First, CAB Transport argues Plaintiff cannot prove all elements of a negligent hiring claim—specifically, that she cannot demonstrate a breach of duty by CAB Transport. Defs.’ Mot. ¶ 15. According to CAB Transport, Boecken was a competent employee who was fit for the role of commercial truck driver and who had a valid commercial driver’s license (“CDL”) at the time of the collision. Id. Boecken was employed as a driver for CAB Transport for eleven years prior to the collision, and he had no accidents and only one speeding ticket in the five years prior to the accident. Id.
Plaintiff urges that there is evidence that CAB Transport acted negligently in hiring Boecken. Specifically, she responds that CAB Transport failed to comply with multiple federal regulations found in the Federal Motor Carrier Safety Regulations (“FMCSRs”) when hiring and retaining Boecken. Specifically, a motor carrier is required to:
• Make an investigation and inquiries into the driver’s 3-year work history and safety performance with the Department of Transportation; • Check its driver’s driving record yearly; • Receive from its driver medical certification before allowing the driver to drive; • Conduct a pre-employment controlled substance test before the driver is allowed to drive; • Conduct random drug testing; • Maintain documents of all of the above in a driver qualification file throughout the driver’s employment and for three years thereafter.

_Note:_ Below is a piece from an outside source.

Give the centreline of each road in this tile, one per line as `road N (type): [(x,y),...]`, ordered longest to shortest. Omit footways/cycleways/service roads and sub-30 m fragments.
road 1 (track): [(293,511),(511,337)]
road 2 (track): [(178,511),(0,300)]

According to Plaintiff, CAB Transport did not have any of these documents. Pl.’s Resp. 3 (citing Pl.’s App.).
Defendants reply that Plaintiff’s negligent hiring claim is based on “nothing more than pure speculation” because “Plaintiff assumes the inability of CAB Transport to produce specific documents related to the employment of Alvin Boecken means the documents never existed” and “concludes the absence of documents . . . means CAB Transport did not undertake certain actions related to the employment of Mr. Boecken.” ECF No. 68, Defs.’ Reply ¶ 10 (emphasis in original). Defendants’ issue with the facts Plaintiff relies upon seems to be that “Plaintiff jumps to these conclusions without having deposed Jim Ballard, a corporate representative for CAB Transport, or taking any further measures to develop evidence for these claims.” Id. ¶ 11.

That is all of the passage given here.